While the rapid rise of artificial intelligence sparks fears of displacement, its potential as a general purpose technology offers a path to revitalized productivity and higher living standards.
A Legacy 75 Years in the Making
Artificial intelligence often feels like a sudden disruption, a modern phenomenon that appeared overnight with the launch of sophisticated large language models. However, the core technology has been percolating for roughly 75 years, dating back to the foundational work of Alan Turing. What has changed recently is not the existence of the idea, but its power and accessibility. We have moved from theoretical research into a phase of rapid commercialization and adoption that has the potential to permanently alter the Canadian economic landscape.
The Bank of Canada views AI through the lens of its mandate: inflation, employment, and financial stability. Because AI can lower business costs and improve efficiency, it has the potential to support higher wages and reduce price pressures for consumers. However, this transition also introduces new risks, including the potential for market overvaluation in AI-focused equities and the rise of more sophisticated cyber threats. Understanding whether AI is a fleeting trend or a structural shift is essential for modern monetary policy.
The Anatomy of a General Purpose Technology
To understand AI's potential, we must compare it to what economists call General Purpose Technologies (GPTs). These are rare, transformative innovations—like the steam engine, electricity, and the internet—that share specific characteristics. They start from a single technological core, evolve to be used across the entire economy, and generate significant 'spillovers.' Just as the computer was a spillover of electricity, AI is a spillover of the computing revolution. It fundamentally changes how institutions operate and eventually necessitates new laws and social norms.
At this stage, AI possesses many, but not all, of the characteristics of a GPT. We are still in the early innings of adoption. If AI remains a task-specific tool, its impact on productivity will be modest. But if it follows the path of the internet, it will continue to improve, adoption will broaden, and it will eventually lead to massive productivity growth. This distinction is vital because a GPT-level shift would allow the economy to grow faster without generating inflationary pressures, effectively raising the ceiling on Canada’s potential output.
The Reality of Adoption in Canada
Current data suggests that AI adoption in Canada is gaining significant steam, though it remains uneven. In 2022, only about 3% of Canadian businesses utilized AI; by 2025, that figure had quadrupled to 12%. However, a digital divide is emerging between sectors. While over 30% of finance and insurance firms have integrated AI, less than 2% of businesses in the accommodation and food services sectors have done the same. Many firms cite a lack of internal skills or a mismatch between current tools and their specific needs as primary barriers to entry.
Despite these hurdles, the infrastructure for a broader rollout is being built at a staggering pace. Investment in AI data centers by top technology firms doubled between 2024 and 2025, reaching hundreds of billions of dollars. This massive build-out of capacity will eventually make advanced AI tools cheaper and easier for small and medium-sized Canadian enterprises to access. As hardware improves and models become more capable, we expect the concentration of AI use to spread from a few elite sectors to the broader economy.
Jobs, Tasks, and the Human Element
The most pressing concern for many Canadians is the future of work. History provides a reassuring, if complex, precedent. When computers entered the office, roles like switchboard operators vanished, but entire IT departments were born. So far, the evidence in Canada does not point to widespread worker displacement. A Statistics Canada study revealed that 90% of businesses adopting AI reported no change in staffing levels. Instead of replacing humans, AI is largely changing how tasks are performed, with humans remaining firmly in control of the decision-making process.

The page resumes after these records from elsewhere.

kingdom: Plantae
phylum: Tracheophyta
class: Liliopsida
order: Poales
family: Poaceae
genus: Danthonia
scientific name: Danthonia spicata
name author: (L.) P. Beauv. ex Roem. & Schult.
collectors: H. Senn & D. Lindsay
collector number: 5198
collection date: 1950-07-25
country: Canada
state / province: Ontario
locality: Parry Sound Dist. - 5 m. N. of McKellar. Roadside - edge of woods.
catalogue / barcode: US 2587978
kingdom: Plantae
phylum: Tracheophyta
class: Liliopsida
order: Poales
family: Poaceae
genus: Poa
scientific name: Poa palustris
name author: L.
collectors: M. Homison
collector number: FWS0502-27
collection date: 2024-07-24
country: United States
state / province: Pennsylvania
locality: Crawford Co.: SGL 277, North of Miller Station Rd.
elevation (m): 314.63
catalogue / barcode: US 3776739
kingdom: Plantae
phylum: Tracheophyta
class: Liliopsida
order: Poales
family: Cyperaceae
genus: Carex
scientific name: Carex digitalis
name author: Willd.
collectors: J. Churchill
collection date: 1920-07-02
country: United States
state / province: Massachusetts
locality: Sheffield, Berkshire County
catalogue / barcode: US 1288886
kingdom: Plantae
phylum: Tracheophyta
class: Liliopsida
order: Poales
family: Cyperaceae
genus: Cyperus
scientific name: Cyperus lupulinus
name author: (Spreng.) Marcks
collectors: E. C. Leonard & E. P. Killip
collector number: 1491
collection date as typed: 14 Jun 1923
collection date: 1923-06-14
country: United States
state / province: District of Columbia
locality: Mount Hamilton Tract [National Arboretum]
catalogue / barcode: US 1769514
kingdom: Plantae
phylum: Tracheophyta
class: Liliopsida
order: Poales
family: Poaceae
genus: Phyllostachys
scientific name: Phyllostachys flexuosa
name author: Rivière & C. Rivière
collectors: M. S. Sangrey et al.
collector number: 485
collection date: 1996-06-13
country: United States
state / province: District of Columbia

Early data from the Indeed Hiring Lab shows that AI is currently a time-saving tool rather than a job-killer. Over half of Canadians using AI at work report saving one to two hours a day, while nearly a quarter save three to five hours. Crucially, workers are not using this time to leave early; they are redirecting it toward higher-value projects, professional development, and improving the quality of their output. In the healthcare sector, for instance, AI is being used to handle routine paperwork, giving doctors and nurses more time for patient care rather than replacing the medical professionals themselves.
Navigating the Transition
While the long-term outlook is optimistic, the transition period will involve friction. We are already seeing signs of weak hiring in roles highly exposed to AI, such as entry-level coding and basic customer service. This could disproportionately affect younger workers entering the labor force. To mitigate this, there is an urgent need for skills training and educational alignment. The more workers are exposed to AI, the more they tend to view it as an opportunity creator rather than a threat. Building these competencies is essential for Canada to maintain its competitive edge.
The Bank of Canada is not just an observer of this trend; we are an active participant. We use machine learning to sharpen our inflation forecasts, track economic sentiment, and analyze vast datasets to understand household behavior. While AI does not make our monetary policy decisions, it provides the granular insights necessary to navigate an increasingly complex world. Our commitment remains to keep inflation low and stable at our 2% target, providing the predictable environment businesses need to invest in these transformative technologies with confidence.